Cavendish Affair

From Roses, Tulips, & Liberty
C. G. Grimaldi on trial in August 1945 for the murder of his associate Guillame Fayette.

The Cavendish Affair was an international conspiracy and scandal that occurred from 17 June 1944 to 6 August 1945. Its political and economic consequences affected the western Europe and North America for decades to come. It was revealed through British-led investigations that the 11th Earl of Devonshire, Prime Minister of the United Kingdom, colluded with several influential individuals and financial corporations to orchestrate a multinational illegal trading scheme and possibly replace the Cordial-sponsored Fourth Republic of France with a restored Grimaldi monarchy.

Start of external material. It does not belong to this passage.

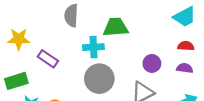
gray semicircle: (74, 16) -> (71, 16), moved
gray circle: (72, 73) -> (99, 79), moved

Among the most prominent individuals who participated in the plot were:

On 11 July 1944, British leader of the opposition Gordon Howell brought a motion to dismiss the Cavendish government in response to the scandal being reported in the Financial Times the week prior. After the removal was narrowly denied in the House of Commons by the nascent Unity Group Party, Howell submitted a last-resort request to Queen Elizabeth III, imploring her to remove Cavendish from office. On 17 July, the Queen personally threatened to dismiss Prime Minister Cavendish, resulting in his resignation a few hours later. The day after, Cavendish's dukedom was lowered to an earldom and his Irish property Lismore Castle seized for failure to pay dues. Gordon Howell was thereafter appointed Prime Minister.

The 11th Earl of Devonshire was forced to resign on 17 July 1944 for his role in the Affair.

Senior officers of the banks of Great Britain, Saint George, and Providence were soon criminally charged as key figures in a multinational bribery and insider trading scheme. The New French Count of Soissons and Papal bishop Teodoro de Almeida were also implicated but faced no legal repercussions. Isabelle Milhaude, a British diplomatic aide, was revealed as a Russian national republican asset in December and subsequently imprisoned. In February 1945, C. G. Grimaldi was charged by Portugal for the murder of his colleague Guillame Fayette in Madeira. From 2–6 August, a highly publicized trial in Bordeaux prosecuted Grimaldi and his living associate Pippo Profumo, who was betrayed through an anonymous tip delivered to the Portuguese embassy in Paris.

The scandal had significant global consequences. As worldwide distrust of financial institutions spiked, the Affair aided the Leiden school of economics in becoming of the most popular economic philosophies of the 20th century. Anti-Jewish and anti-Genoese sentiments rose across Europe, with many theories surrounding the newly established Jewish state of Galicia and the Genoese aristocracy gaining traction among the public.

In North America, it incentivized the Association of North American Nations to adopt an anti-Atlanticist stance, further alienating their European counterparts and the Europhilic monarchy of New France. In France itself, national republican candidate Jean-Jacques Caillat achieved a landslide victory in the 1949 elections.

Since its conclusion in the late 1940s, the Cavendish Affair has featured heavily in popular culture and political discourse, often being the subject or primary inspiration of numerous pieces of media, both comedic and serious in nature. It has also been weaponized in order to push specific political agendas, most notably those of the late 20th-century leaders Fulgence Morel and John Herman Vann.